INSTRUCCIONES DE TRABAJO ->
**1)** Responde según el fragmento del manto azul:
(a) ¿En qué lugar dice el texto que se encontró al amigo?
(b) ¿Qué color es, en opinión del amigo, el color mariano por excelencia?
(c) ¿Qué es para el amigo el cielo visible cuando está limpio?
**2)** Prosigue el fragmento del manto azul a partir de su última frase.

Por Pbro Dr. Antonio Orozco Delclós
Hoy recabo la presencia de un amigo, pequeño, zascandil, chisgarabís y poeta. Esto último le
salva. También se orna con ribetes de filósofo, y a menudo me interroga sobre ciertas grandes
cuestiones que escrutan los sabios (no siempre con éxito). Pero se muestra seguro en asuntos
como el que ha de ocuparnos enseguida. Lo encontré en Belén, pero lo había visto ya en
Nazaret, cuando el Arcángel San Gabriel anunció a María.
Ahora dice hallarse en una época azul. Sucede, en su opinión, que el azul es el color mariano
por excelencia, y basta que se abra un claro entre las nubes para que exclame con
entusiasmo:
- ¡Mira, el manto azul de la Virgen!
A su juicio, el cielo visible, cuando está limpio, es el manto de la Madre de Dios. Así, siempre,
dondequiera que va, se encuentra guarecido, seguro, entero, firme, inexpugnable bajo los
pliegues del manto -inmenso o breve, según se mire-, pero siempre humano. Porque -como ha
leído en algún lugar-, para quien lo sabe amar el mundo pierde el disfraz de infinito «y se hace
pequeño como una canción, como un beso de lo eterno».

LÍNEAS PROPORCIONADAS ->
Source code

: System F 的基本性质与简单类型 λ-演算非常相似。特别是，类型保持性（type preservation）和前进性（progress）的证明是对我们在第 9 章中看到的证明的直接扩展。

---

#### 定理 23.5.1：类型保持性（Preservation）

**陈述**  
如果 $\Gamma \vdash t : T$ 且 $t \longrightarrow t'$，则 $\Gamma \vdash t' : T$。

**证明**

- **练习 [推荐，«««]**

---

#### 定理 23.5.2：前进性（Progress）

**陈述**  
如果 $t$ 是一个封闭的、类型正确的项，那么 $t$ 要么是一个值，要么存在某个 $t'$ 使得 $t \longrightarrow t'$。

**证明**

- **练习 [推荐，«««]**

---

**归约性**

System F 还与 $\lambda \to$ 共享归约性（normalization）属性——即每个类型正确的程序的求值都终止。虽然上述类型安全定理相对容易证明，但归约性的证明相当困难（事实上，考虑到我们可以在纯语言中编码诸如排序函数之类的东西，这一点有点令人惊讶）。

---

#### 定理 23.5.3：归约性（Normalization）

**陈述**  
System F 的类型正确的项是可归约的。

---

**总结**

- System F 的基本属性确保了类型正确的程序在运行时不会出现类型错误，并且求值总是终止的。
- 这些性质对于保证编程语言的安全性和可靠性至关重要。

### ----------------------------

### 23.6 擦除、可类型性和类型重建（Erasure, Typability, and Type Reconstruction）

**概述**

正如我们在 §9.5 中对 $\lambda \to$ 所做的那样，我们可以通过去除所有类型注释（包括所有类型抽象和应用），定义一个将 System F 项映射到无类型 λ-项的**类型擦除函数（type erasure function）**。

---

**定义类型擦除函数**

RESPUESTAS POR TAREA ->
**1)**
(a) En Belén.
(b) El azul.
(c) El manto de la Madre de Dios.

**2)**
El ama tiernamente los cielos tersos, los lagos altos, limpios, tranquilos de la montaña y los
mares sosegados del mediodía. En ellos percibe con todos los sentidos la presencia de la
Inmaculada.
También gusta de contemplar, bajo el manto azul, cómo vienen las nubes de lejos, enormes
blancuras que se arrebolan, forman y deforman, se hacen y deshacen con belleza fascinante
ante su mirada absorta. Son pinceladas divinas, luces de maravilla con las que juega la Luz,
envidia de Velázquez, Goyas y Tizianos. Al fondo, siempre el azul, dando unidad y armonía al
cuadro entero; es lo permanente, lo eterno que presta al alma aquel sosiego sin el cual no vive.
Yo le pregunto:
-¿Y de noche, no lloras un poco?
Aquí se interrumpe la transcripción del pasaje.